At last, late in May, a few days before the battle of the Kowenstyn, she set forth from Antwerp, across the submerged land, upon her expedition to sweep all the Spanish forts out of existence, and to bring the war to its end.
She came to her own end very briefly, for, after drifting helplessly about for an hour, she stuck fast in the sand in the neighbourhood of Ordam, while the crew and soldiers made their escape, and came back to the city to share in the ridicule which, from first to last, had attached itself to the monster-ship.

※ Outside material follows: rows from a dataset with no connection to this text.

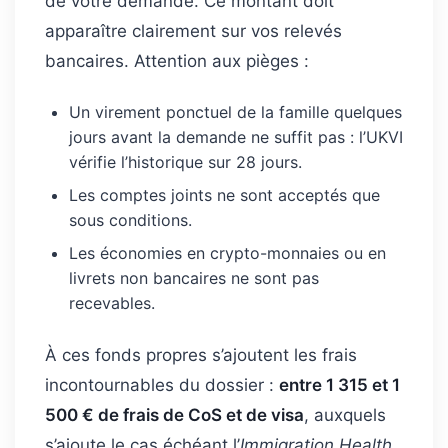
de votre demande. Ce montant doit
apparaître clairement sur vos relevés
bancaires. Attention aux pièges :
Un virement ponctuel de la famille quelques
jours avant la demande ne suffit pas : l’UKVI
vérifie l’historique sur 28 jours.
Les comptes joints ne sont acceptés que
sous conditions.
Les économies en crypto-monnaies ou en
livrets non bancaires ne sont pas
recevables.
À ces fonds propres s’ajoutent les frais
incontournables du dossier :
entre 1 315 et 1
500 € de frais de CoS et de visa
, auxquels
s’ajoute le cas échéant l’
Immigration Health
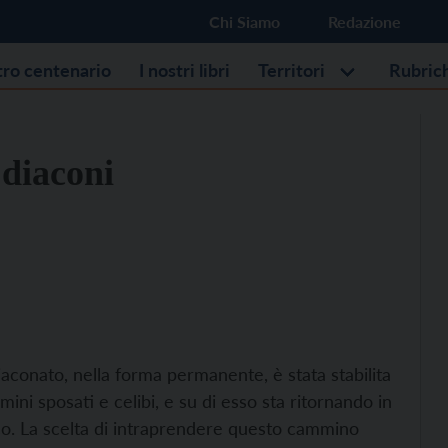
Chi Siamo
Redazione
stro centenario
I nostri libri
Territori
Rubric
 diaconi
iaconato, nella forma permanente, è stata stabilita
ni sposati e celibi, e su di esso sta ritornando in
co. La scelta di intraprendere questo cammino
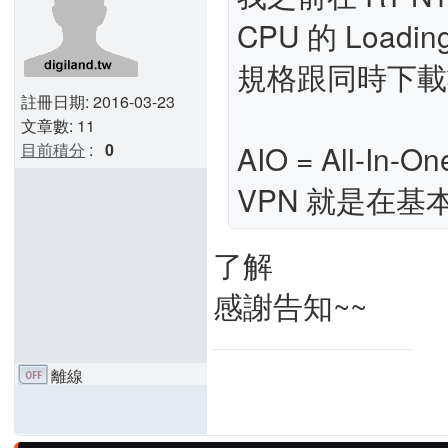
CPU 的 Loa
規格跟同時下載
註冊日期: 2016-03-23
文章數: 11
AIO = All-I
目前積分
:
0
VPN 就是在基
了解
感謝告知~~
離線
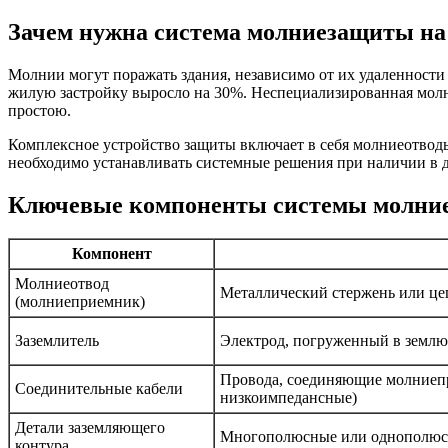
Зачем нужна система молниезащиты на
Молнии могут поражать здания, независимо от их удаленности 
жилую застройку выросло на 30%. Неспециализированная молн
простою.
Комплексное устройство защиты включает в себя молниеотвод
необходимо устанавливать системные решения при наличии в д
Ключевые компоненты системы молни
Компонент
Молниеотвод
Металлический стержень или це
(молниеприемник)
Заземлитель
Электрод, погруженный в землю,
Провода, соединяющие молниепр
Соединительные кабели
низкоимпедансные)
Детали заземляющего
Многополюсные или однополюсны
контура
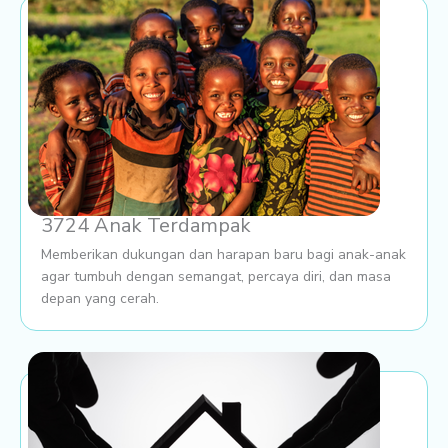
3724 Anak Terdampak
Memberikan dukungan dan harapan baru bagi anak-anak
agar tumbuh dengan semangat, percaya diri, dan masa
depan yang cerah.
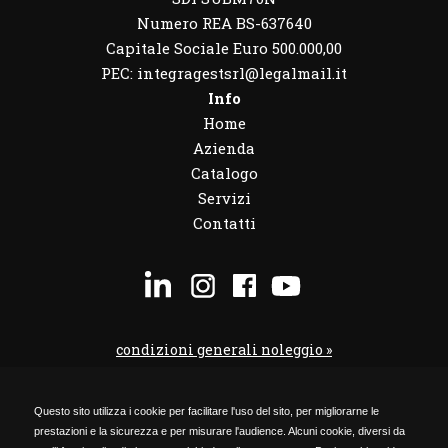
Numero REA BS-637640
Capitale Sociale Euro 500.000,00
PEC: integragestsrl@legalmail.it
Info
Home
Azienda
Catalogo
Servizi
Contatti
condizioni generali noleggio »
condizioni noleggio veicoli »
Questo sito utilizza i cookie per facilitare l'uso del sito, per migliorarne le
codice etico »
prestazioni e la sicurezza e per misurare l'audience. Alcuni cookie, diversi da
Privacy Policy »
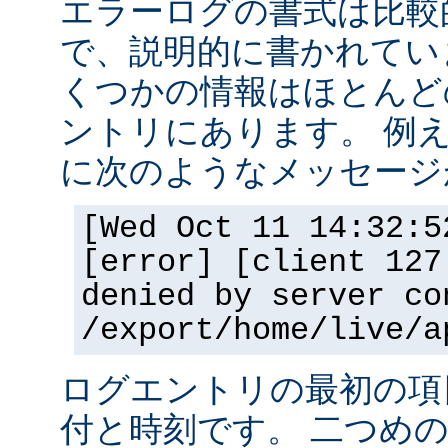
エラーログの書式は比較
で、説明的に書かれてい
くつかの情報はほとんど
ントリにあります。 例
に次のようなメッセージ
[Wed Oct 11 14:32:5
[error] [client 127
denied by server co
/export/home/live/a
ログエントリの最初の項
付と時刻です。 二つめ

Two days after the Kowenstyn affair, Alexander sent an expedition under Count Charles Mansfeld to take possession of the great Bugaboo.
The boat, in which were Count Charles, Count Aremberg, his brother de Barbancon, and other noble volunteers, met with an accident: a keg of gun powder accidentally exploding, blowing Aremberg into the water, whence he escaped unharmed by swimming, and frightfully damaging Mansfeld in the face.
This indirect mischief--the only injury ever inflicted by the War's End upon the enemy--did not prevent the rest of the party in the boats from taking possession of the ship, and bringing her in triumph to the Prince of Parma.